=== Data for analysis ===

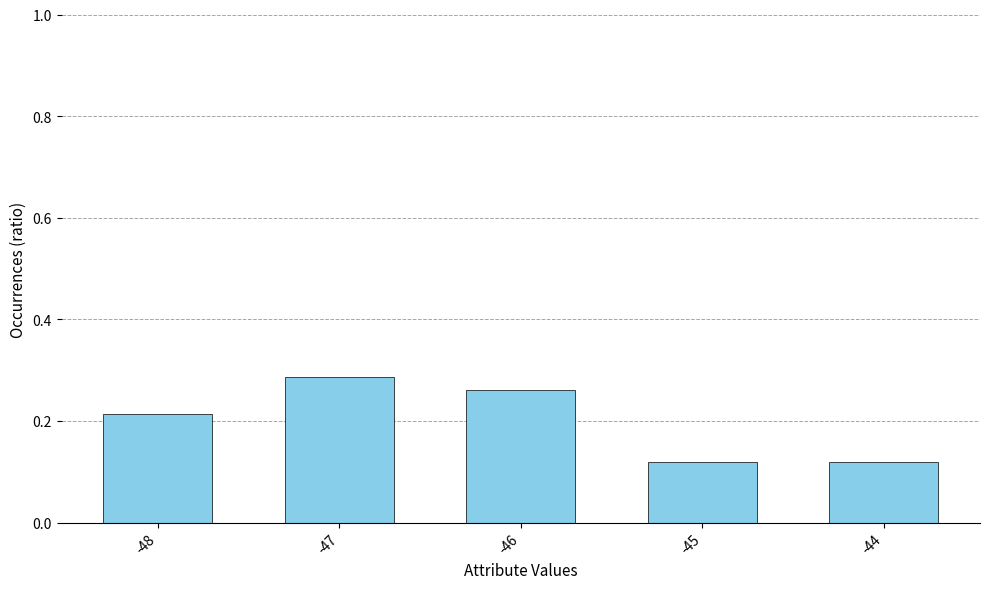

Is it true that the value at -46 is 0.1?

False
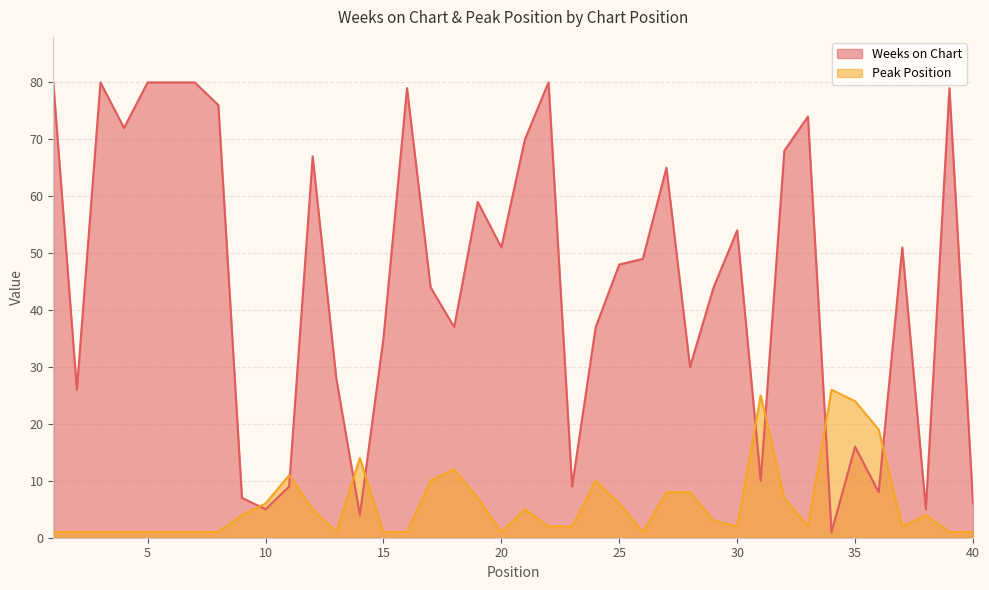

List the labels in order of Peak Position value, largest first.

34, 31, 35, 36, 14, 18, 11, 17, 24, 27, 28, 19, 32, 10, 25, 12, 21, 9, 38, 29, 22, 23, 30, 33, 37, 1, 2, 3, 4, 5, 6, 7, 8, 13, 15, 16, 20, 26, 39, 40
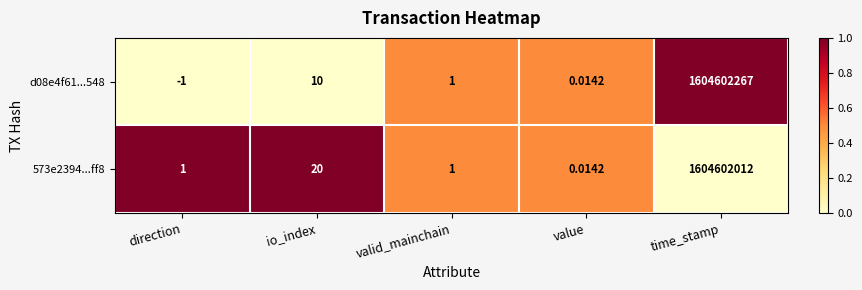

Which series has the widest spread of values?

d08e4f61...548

===

What to work on ::
Render the lines of the data from the one containing "List the labels" through the end of the data, inclusive, as a numbered list, with blank lines and pictures left out.

Expected answer ::
1. List the labels in order of Peak Position value, largest first.
2. 34, 31, 35, 36, 14, 18, 11, 17, 24, 27, 28, 19, 32, 10, 25, 12, 21, 9, 38, 29, 22, 23, 30, 33, 37, 1, 2, 3, 4, 5, 6, 7, 8, 13, 15, 16, 20, 26, 39, 40
3. Which series has the widest spread of values?
4. d08e4f61...548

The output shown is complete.